- [文档正文]:

**********

🚀 Major Upgrade! Visual Workflow Orchestrator and AI-Powered Crawler Implemented. Added Model Arena Feature and Efficiency Optimizations (Two-Level Caching Architecture + End-to-End Performance Enhancements).

2025-03-13 13:14:35 +08:00
parent ee5372941a
commit 0c6a40b869
12 changed files with 5688 additions and 78 deletions
@@ -0,0 +1,357 @@
+import re
+import json
+import os
+import logging
+from pathlib import Path
+
+logger = logging.getLogger('sensitive_filter')
+logger.setLevel(logging.INFO)
+
+class SensitiveDataFilter:
+    """
+    敏感数据过滤器 - 用于检测和屏蔽输出内容中的敏感信息
+    
+    功能:
+    1. 自动识别并过滤手机号、邮箱、身份证号、信用卡号等敏感信息
+    2. 支持自定义敏感信息模式和替换文本
+    3. 提供批量处理和实时过滤功能
+    """
+    
+    _instance = None
+    
+    def __new__(cls):
+        if cls._instance is None:
+            cls._instance = super(SensitiveDataFilter, cls).__new__(cls)
+            cls._instance._initialized = False
+        return cls._instance
+    
+    def __init__(self):
+        if self._initialized:
+            return
+            
+        # 默认配置
+        self.config = {
+            'enabled': os.getenv('ENABLE_SENSITIVE_DATA_FILTER', 'true').lower() == 'true',
+            'patterns': {
+                'phone': r'\b1[3-9]\d{9}\b',
+                'email': r'\b[A-Za-z0-9._%+-]+@[A-Za-z0-9.-]+\.[A-Z|a-z]{2,}\b',
+                'id_card': r'\b[1-9]\d{5}(19|20)\d{2}(0[1-9]|1[0-2])(0[1-9]|[12]\d|3[01])\d{3}[\dXx]\b',
+                'credit_card': r'\b\d{4}[ -]?\d{4}[ -]?\d{4}[ -]?\d{4}\b',
+                'address': r'(北京|上海|广州|深圳|天津|重庆|南京|杭州|武汉|成都|西安)市.*?(路|街|道|巷).*?(号)'
+            },
+            'replacements': {
+                'phone': '***********',
+                'email': '******@*****',
+                'id_card': '******************',
+                'credit_card': '****************',
+                'address': '[地址已隐藏]'
+            }
+        }
+        
+        # 加载自定义配置
+        self._load_config()
+        
+        # 编译正则表达式
+        self._compile_patterns()
+        
+        self._initialized = True
+        
+        logger.info("敏感数据过滤器初始化完成")
+        if self.config['enabled']:
+            logger.info(f"已启用以下类型的敏感数据过滤: {', '.join(self.config['patterns'].keys())}")
+        else:
+            logger.info("敏感数据过滤器已禁用")
+    
+    def _load_config(self):
+        """加载自定义配置"""

**********

[页面转录内容]
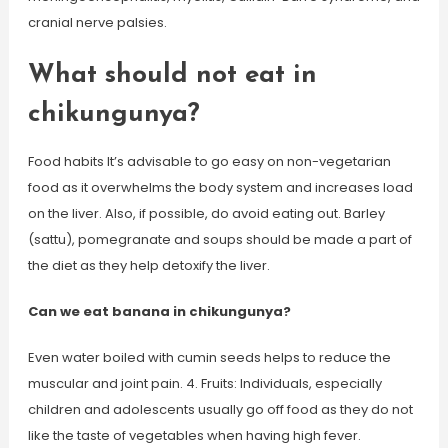
cranial nerve palsies.
What should not eat in
chikungunya?
Food habits It’s advisable to go easy on non-vegetarian
food as it overwhelms the body system and increases load
on the liver. Also, if possible, do avoid eating out. Barley
(sattu), pomegranate and soups should be made a part of
the diet as they help detoxify the liver.
Can we eat banana in chikungunya?
Even water boiled with cumin seeds helps to reduce the
muscular and joint pain. 4. Fruits: Individuals, especially
children and adolescents usually go off food as they do not
like the taste of vegetables when having high fever.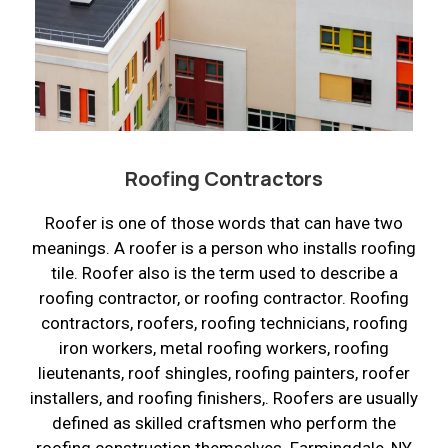
Roofing Contractors
Roofer is one of those words that can have two
meanings. A roofer is a person who installs roofing
tile. Roofer also is the term used to describe a
roofing contractor, or roofing contractor. Roofing
contractors, roofers, roofing technicians, roofing
iron workers, metal roofing workers, roofing
lieutenants, roof shingles, roofing painters, roofer
installers, and roofing finishers,. Roofers are usually
defined as skilled craftsmen who perform the
roofing construction themselves. Farmingdale, NY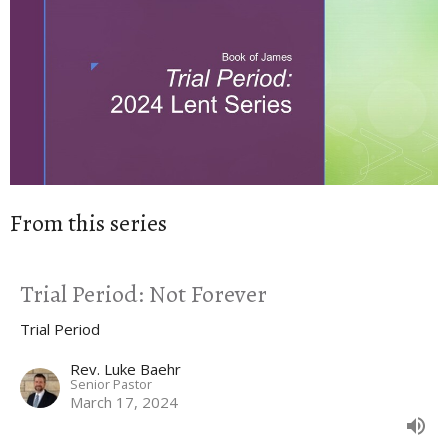
From this series
Trial Period: Not Forever
Trial Period
Rev. Luke Baehr
Senior Pastor
March 17, 2024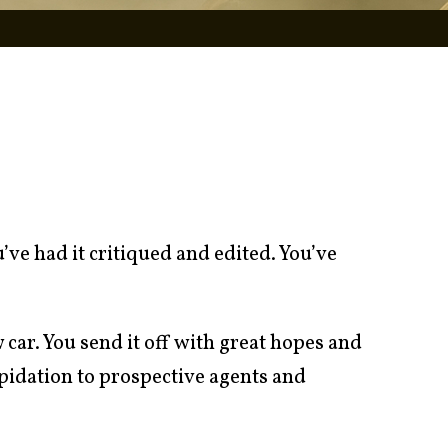
ve had it critiqued and edited. You’ve
w car. You send it off with great hopes and
pidation to prospective agents and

**********

- [任务说明]:
请从敏感数据过滤器代码提交页面的最后一行之后接着往下写。 这些材料在此不起任何作用。

- [本题作答]:
+        # 配置文件路径
+        data_dir = os.getenv('DATA_DIR', 'data')
+        config_path = os.path.join(data_dir, 'security', 'sensitive_filter.json')
+        
+        if os.path.exists(config_path):
+            try:
+                with open(config_path, 'r', encoding='utf-8') as f:
+                    custom_config = json.load(f)
+                
+                # 更新配置
+                if 'enabled' in custom_config:
+                    self.config['enabled'] = custom_config['enabled']
+                
+                if 'patterns' in custom_config:
+                    for key, pattern in custom_config['patterns'].items():
+                        self.config['patterns'][key] = pattern
+                
+                if 'replacements' in custom_config:
+                    for key, replacement in custom_config['replacements'].items():
+                        self.config['replacements'][key] = replacement
+                
+                logger.info(f"已加载自定义敏感数据过滤配置: {config_path}")
+            except Exception as e:
+                logger.error(f"加载敏感数据过滤配置失败: {e}")
+    
+    def _compile_patterns(self):
+        """编译正则表达式"""
+        self.compiled_patterns = {}
+        for key, pattern in self.config['patterns'].items():
+            try:
+                self.compiled_patterns[key] = re.compile(pattern)
+                logger.debug(f"已编译敏感数据模式: {key} - {pattern}")
+            except re.error as e:
+                logger.error(f"编译敏感数据模式失败: {key} - {pattern}: {e}")
+    
+    def filter_text(self, text):
+        """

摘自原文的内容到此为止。